La Polizia Locale ha già eseguito due importanti operazioni di controllo e verifica sull’ecomostro di piazza Ungheria a Torvaianica e sull’edificio abbandonato di via dei Castelli Romani 42 – ex Aiazzone/Unieuro – attualmente in stato di fallimento”. Dal sopralluogo del 20 maggio scorso sul manufatto di piazza Ungheria è stato accertato che l’area demaniale marittima oggetto di ordinanza del settore Tutela dell’Ambiente del 6 agosto 2009 per la demolizione delle opere abusivamente realizzate, previa delimitazione dell’area di cantiere al fine della salvaguardia della pubblica incolumità, risulta, come si legge nel verbale, “essere delimitata ma in un modo che non appare sufficientemente solido al fine della salvaguardia della pubblica incolumità e non risultano essere demolite le opere realizzate abusivamente.

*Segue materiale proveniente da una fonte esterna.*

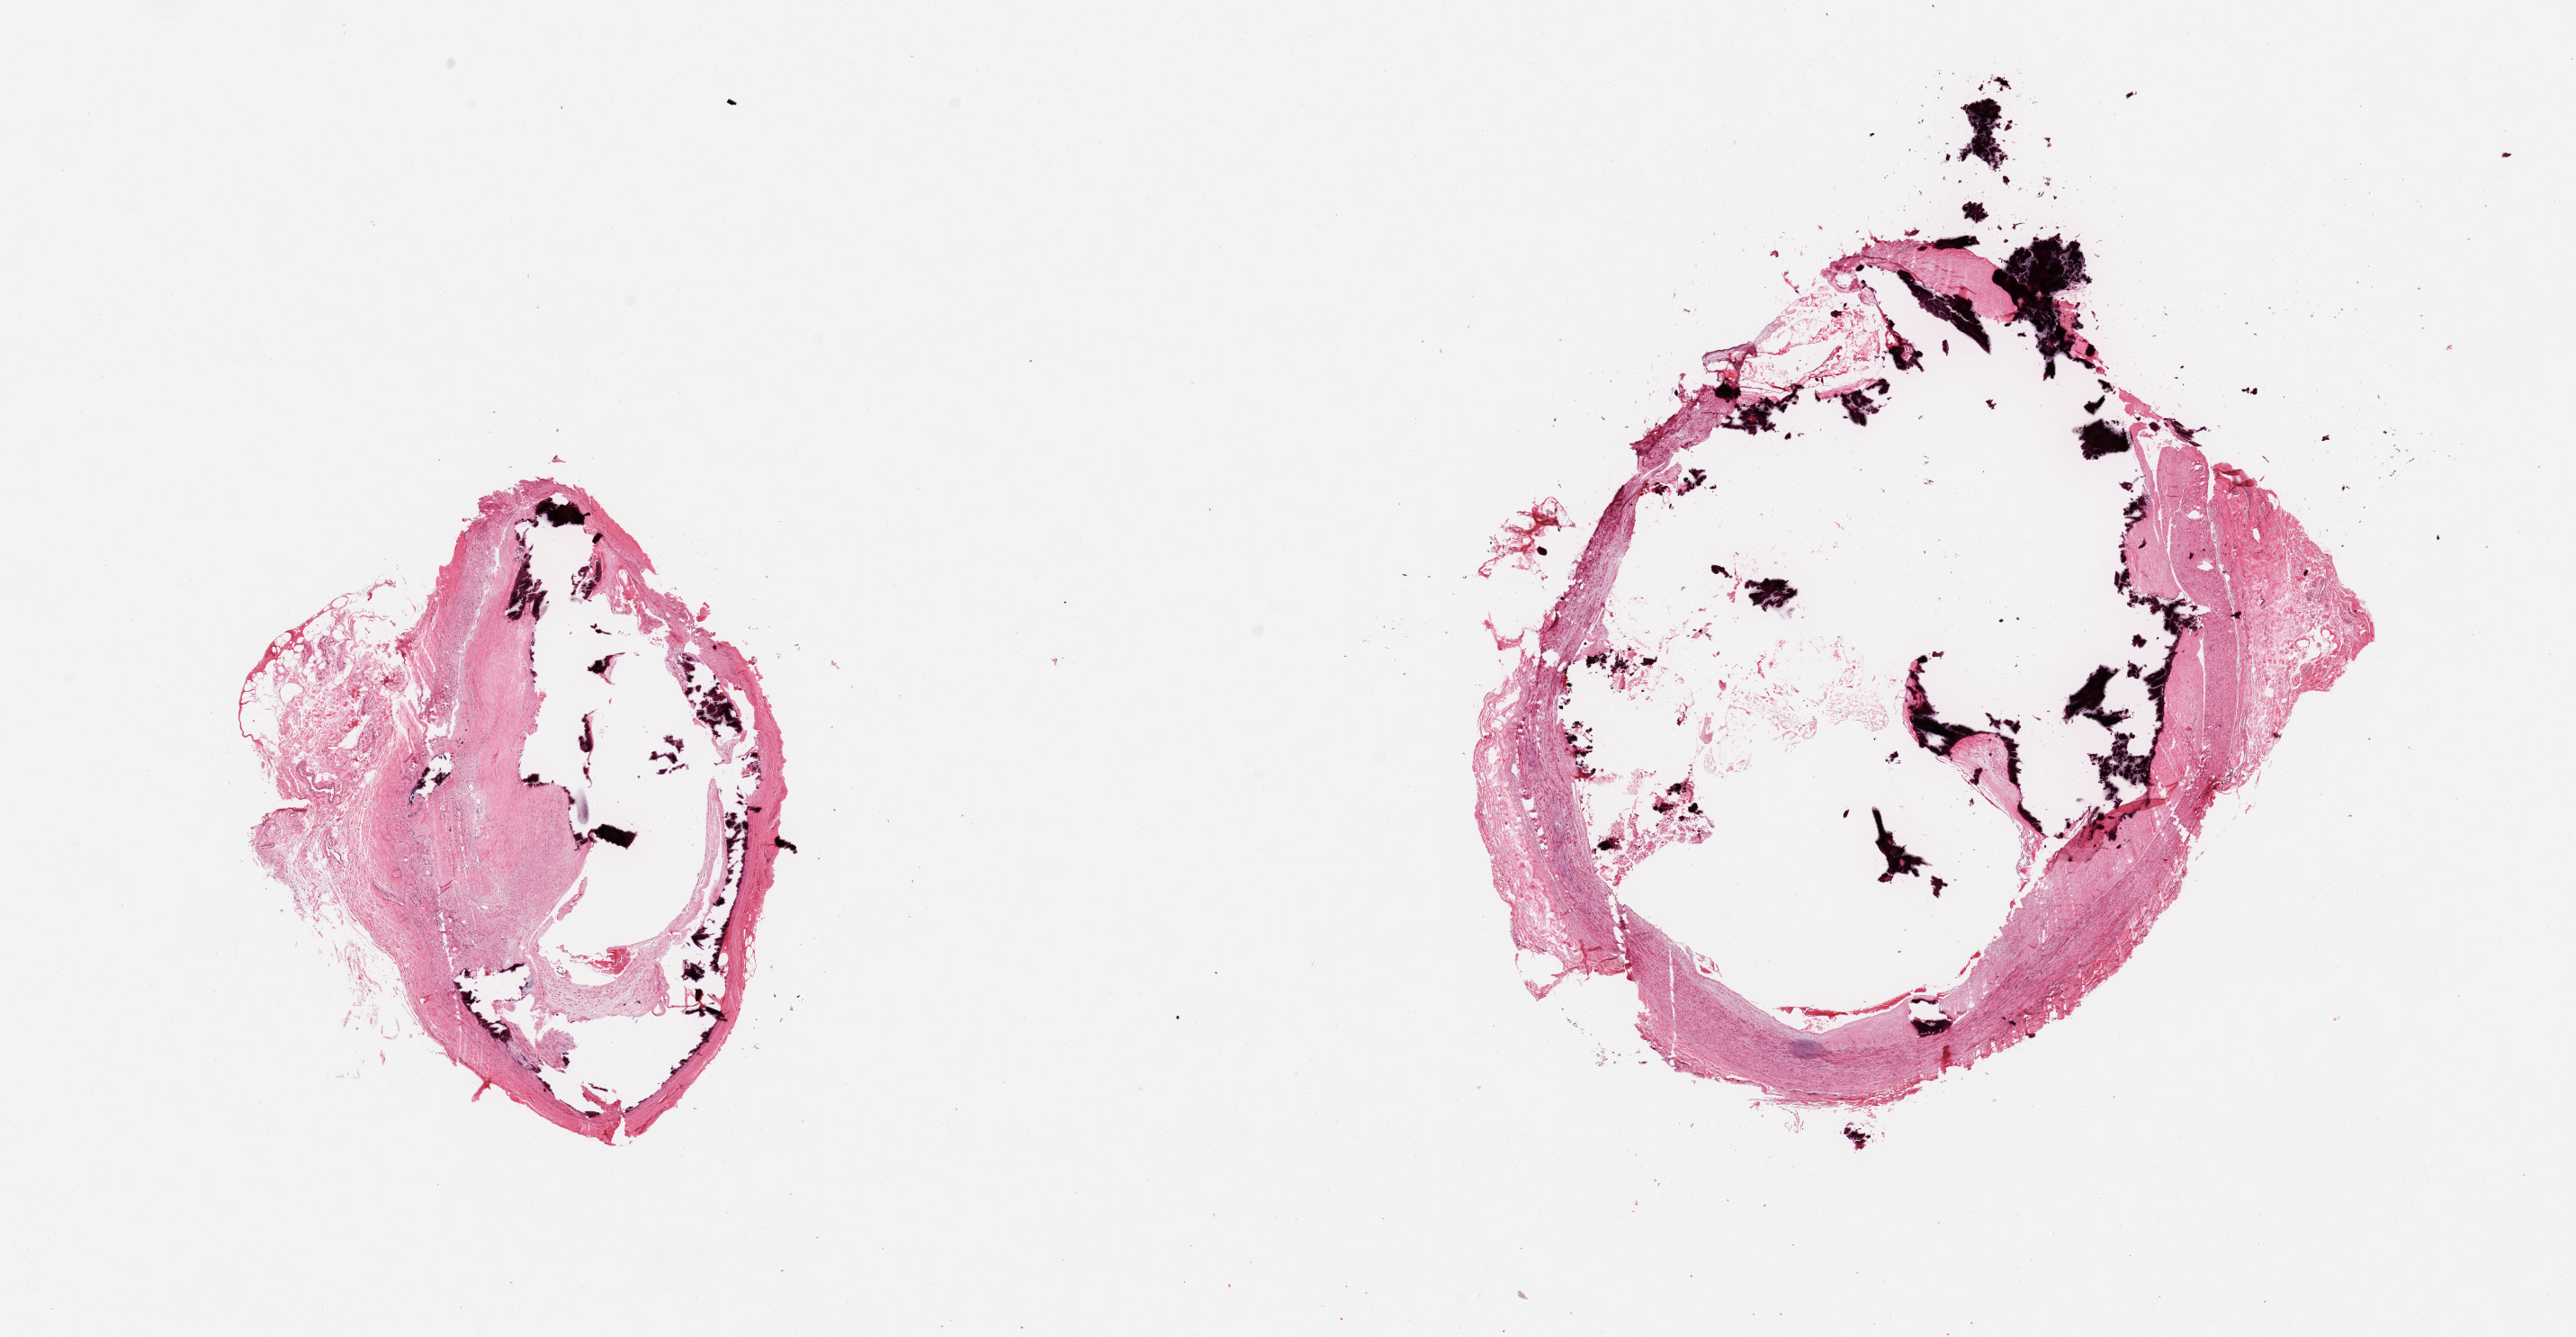
Haematoxylin and eosin whole-slide image — whole scanned area (about 22.6 x 11.8 mm, from a 20x scan) shown as a low-resolution overview. PAXgene-fixed paraffin-embedded (PFPE) section. Target tissue: tibial artery. Tissue donor sample.
Review note (as recorded): 2 pieces; extensive calcified atheromatous plaques centrally with thin rim of relatively normal wall at the periphery.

All’interno della recinzione sono visibili erba alta e rifiuti di vario genere tra i quali materiali edili di varia natura e detriti di costruzione. Il manufatto, che appare del tutto fatiscente, all’interno della recinzione facilmente eludibile, risulta privo a piano terra di porte e finestre”. Risposte, queste, che arrivano anche in seguito alla segnalazione e alle richieste avanzate dall’associazione Pomezia Riparte Adesso!, riguardanti proprio il suddetto edificio fatiscente di Piazza Ungheria. Simili le condizioni riscontrate nell’edificio di via Castelli Romani, dove sorgevano i punti vendita Aiazzone-Unieuro, durante il sopralluogo di ieri 26 maggio: “Il manufatto industriale – si legge nel verbale del Comandante di Polizia Locale Pizzoli – risulta del tutto fatiscente; la recinzione è facilmente eludibile ed è privo di porte di accesso tanto da poter consentire l’intrusione di estranei. All’interno si presenta completamente devastato e in diversi punti sono stati abbandonati rifiuti di vario genere. Le pertinenze del manufatto sono interessate da erba alta ed il tutto è in completo stato di abbandono”. In entrambi i casi è stato contestato un verbale di accertamento e violazione che prevede una sanzione di 500 euro. “Si tratta dei primi accertamenti da parte della Polizia Ambientale volti a sanzionare i proprietari di tali edifici abbandonati – conclude il Primo Cittadino – A questi seguiranno le verifiche tecniche degli Uffici preposti per giungere a provvedimenti o ordinanze di ripristino o demolizione delle opere interessate. Invito i cittadini a segnalarci tutte le strutture abbandonate e in stato di degrado sul territorio”.